El ingreso de la carne ovina con hueso a EEUU, cuyo primer embarque se concretó el viernes 27, dejó nuevos desafíos para la producción en compartimentos de bioseguridad, una figura creada por Uruguay a partir de la normativa de la Organización Mundial de Sanidad Animal (OIE). La iniciativa, que ahora dio su primer fruto con la apertura del mercado estadounidense para la carne ovina con hueso –la más valiosa–, permite sortear la barrera que imponen los países más exigentes a aquellas naciones que están libres de fiebre aftosa con vacunación, como Uruguay. Jorge Bonino, uno de los artífices de la producción en compartimento que es inédita en el resto del mundo, reseñó a El Observador Agropecuario los desafíos que vienen.
En primer lugar, verificar la concreción de que el producto sirve, «algo que yo descuento», y las posibilidades que ofrecerá la demanda y el precio de los cortes con hueso.
En el horizonte está la posibilidad de abrir los mercados de México, Israel y la Unión Europea
En segundo lugar, seguir trabajando para concretar otros mercados. En la actualidad, Brasil es el principal destino de la carne ovina uruguaya, seguido por China. En el horizonte está la posibilidad de abrir México, Israel y la Unión Europea (UE) para la carne con hueso.
En base a ello, Bonino explicó que habrá que establecer cuál será la demanda de corderos de los frigoríficos –el San Jacinto y otros– para habilitar nuevos compartimentos. Por el momento, el único que funciona es el del Secretariado Uruguayo de la Lana (SUL) en Cerro Colorado, Florida. Los nuevos compartimentos deberán tener un seguimiento técnico para cumplir para cumplir con normas y obligaciones, y ser referentes, recordó Bonino, y agregó que en una tercera etapa, con base en la capacitación y las acreditaciones, «poder masificar la figura del compartimento sin perder algo básico: que los servicios oficiales deben auditar y certificar todos los procesos».

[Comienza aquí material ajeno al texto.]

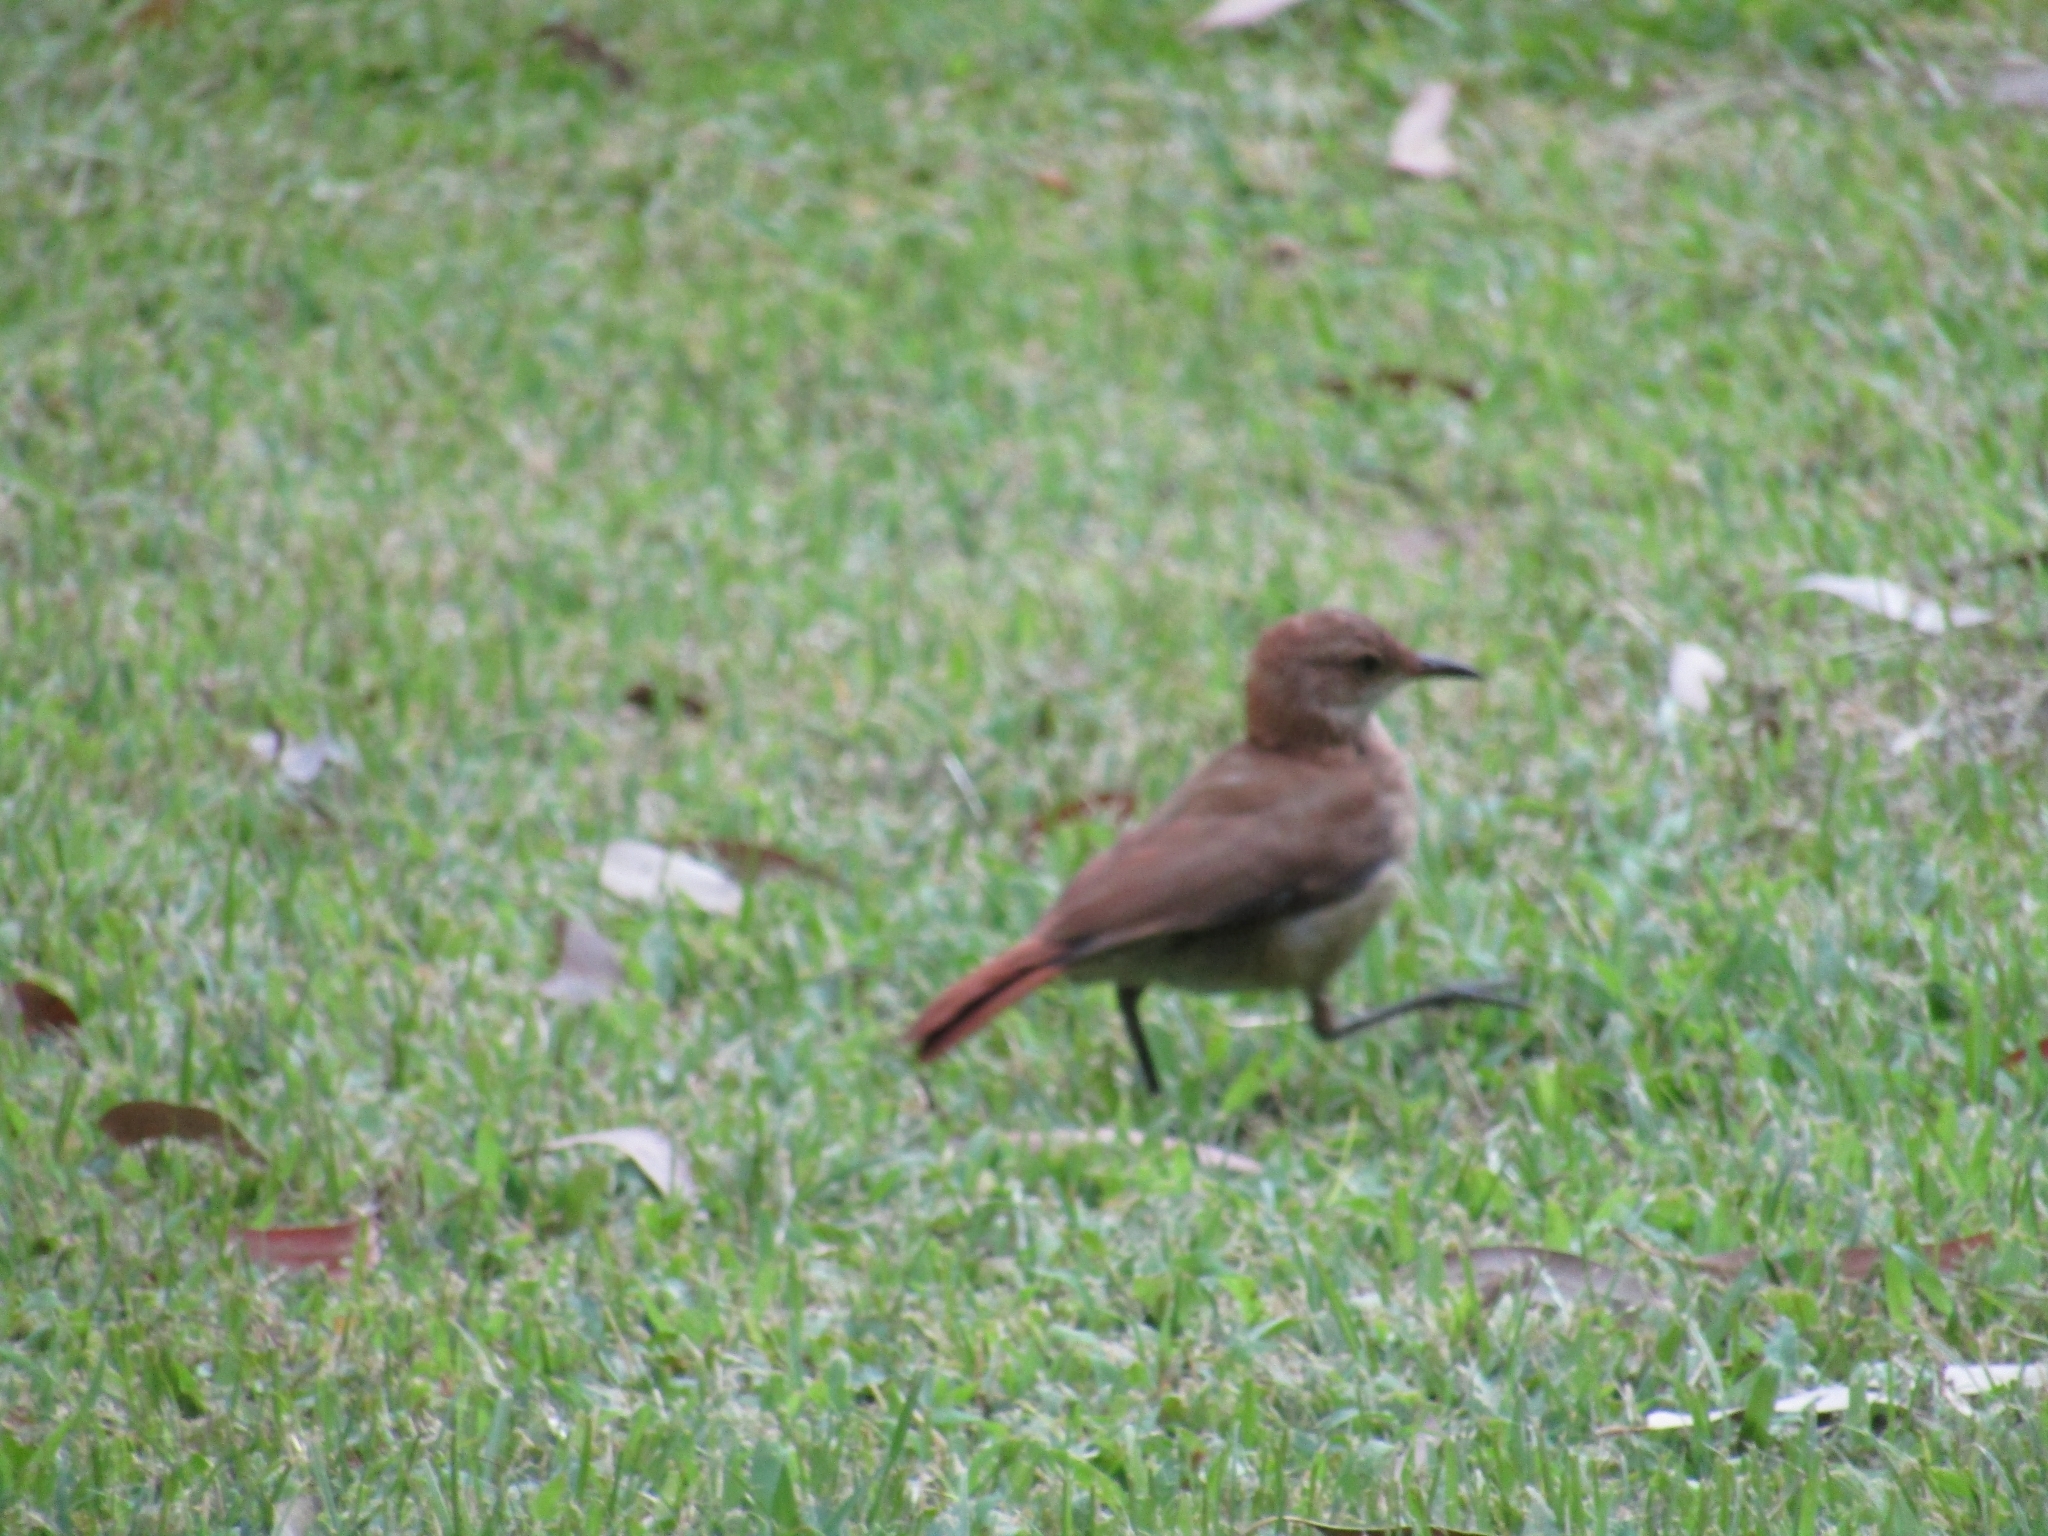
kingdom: Animalia
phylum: Chordata
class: Aves
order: Passeriformes
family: Furnariidae
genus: Furnarius
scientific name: Furnarius rufus
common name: Rufous hornero
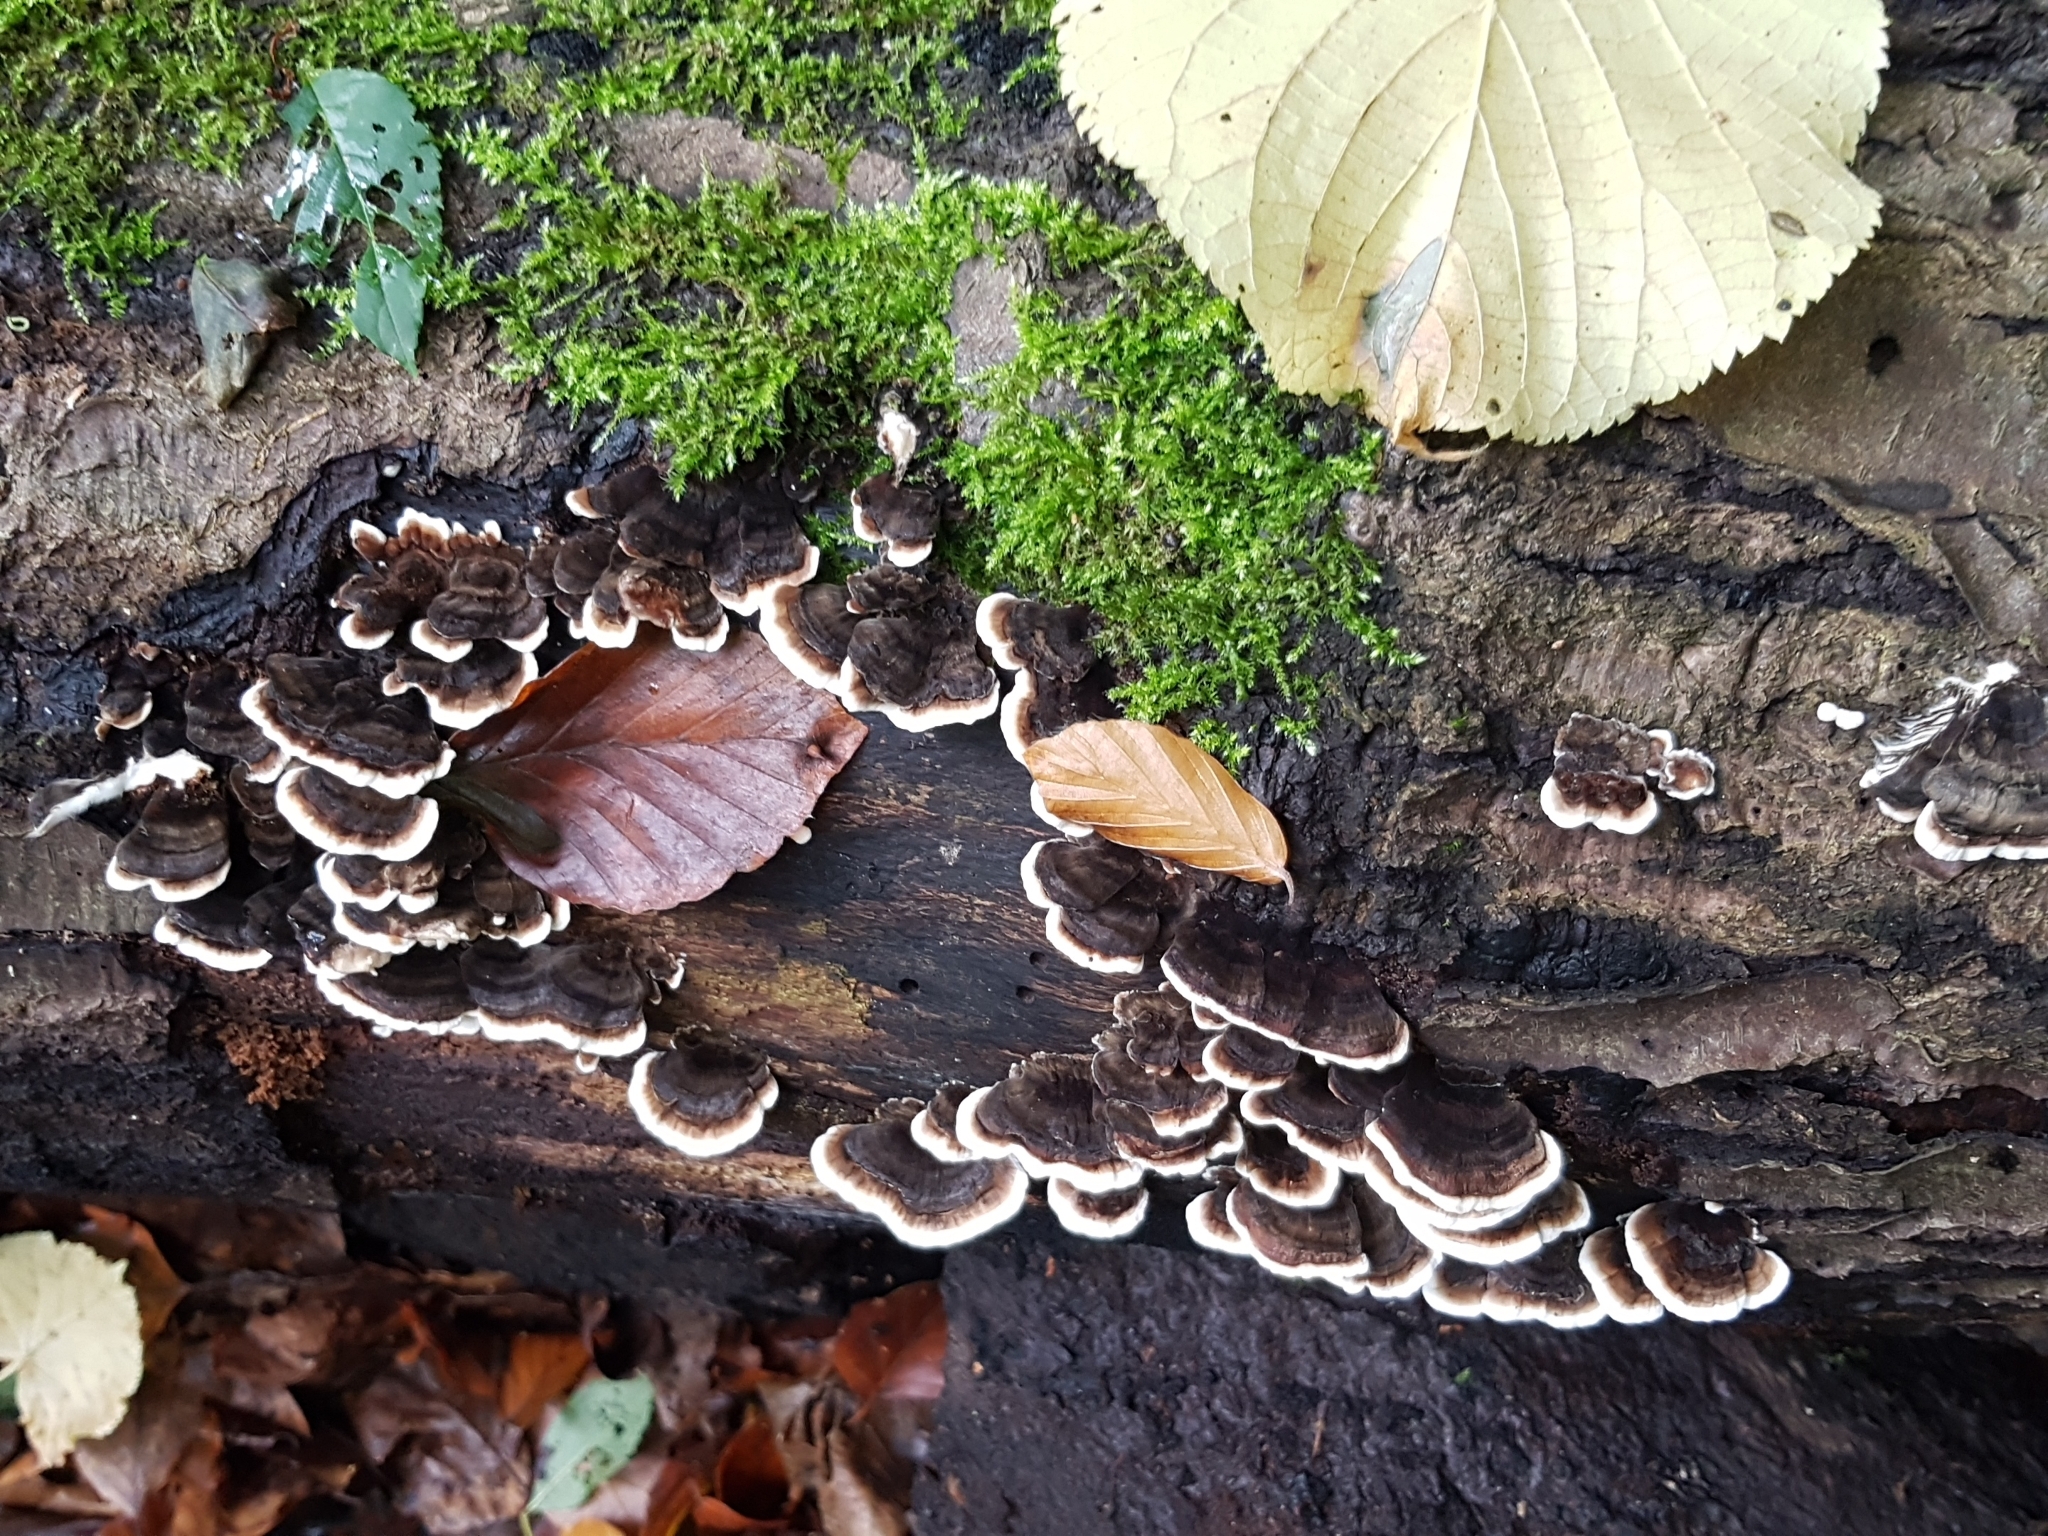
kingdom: Fungi
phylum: Basidiomycota
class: Agaricomycetes
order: Polyporales
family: Polyporaceae
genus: Trametes
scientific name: Trametes versicolor
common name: Turkeytail
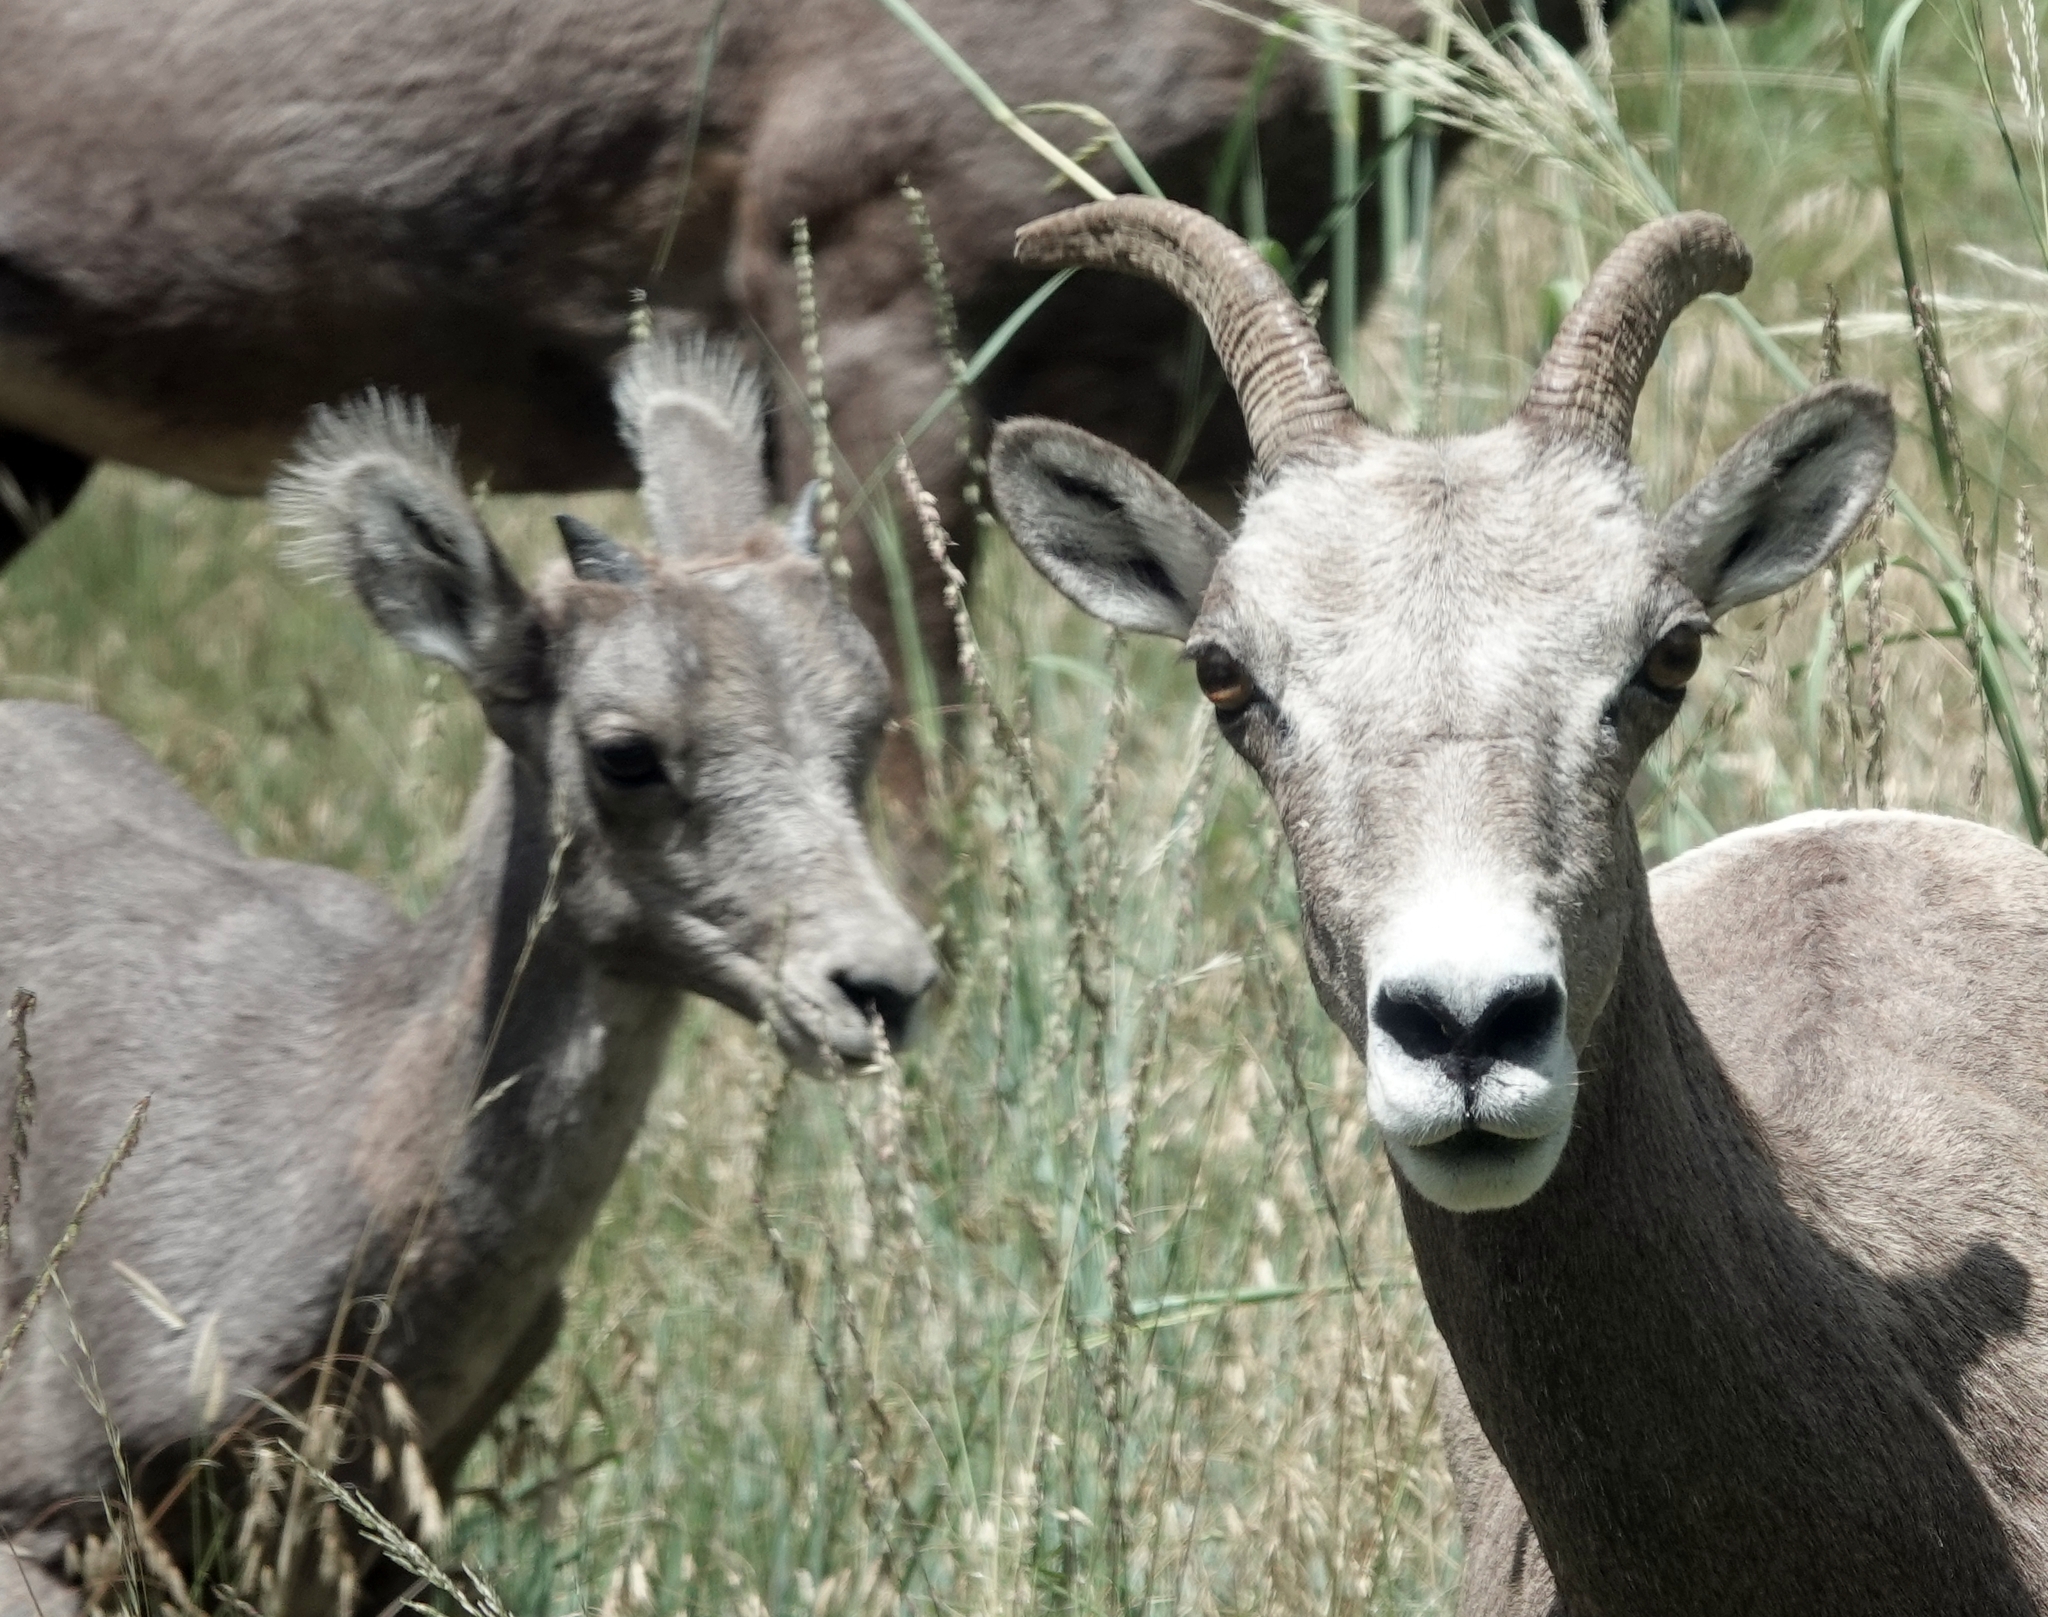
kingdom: Animalia
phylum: Chordata
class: Mammalia
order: Artiodactyla
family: Bovidae
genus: Ovis
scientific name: Ovis canadensis
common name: Bighorn sheep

Uno de los rasgos de la figura del compartimento es «la integración público privada, con los servicios oficiales fuertes y el protagonismo del sector privado para mantener el reconocido estatus sanitario que ostenta el país», remarcó Bonino. Con 29 años como representante del sector privado de Uruguay ante la OIE, Bonino está convencido que el compartimento permitirá las colocaciones de animales, genética y productos agropecuarios a valores superiores del mercado, lo que significará un beneficio para el país, los productores y las cadenas productivas.
Con la satisfacción de ver concretada en lo comercial una idea trabajada desde 2003, Bonino subrayó que el compartimento está llamado a fomentar la producción ovina.
Cómo fue el primer embarque
Las 11 toneladas de carne ovina con hueso que se embarcaron para EEUU salieron de la producción del compartimento de bioseguridad –normas estrictas de manejo y alimentación, y doble perímetro– del Secretariado Uruguayo de la Lana en Cerro Colorado, Florida. La primera faena del Frigorífico San Jacinto fue de 873 corderos, con un peso de 38 kilos, un rendimiento de 45,24% y 17,5 kilos de carcasa, todo en promedio.
Fueron reses enteras y diversos cortes con hueso para Filadelfia.
La segunda faena (kosher): 501 corderos, 45,4 kilos, 45% rendimiento y 20,5 kilos a la carne promedio, para Nueva York.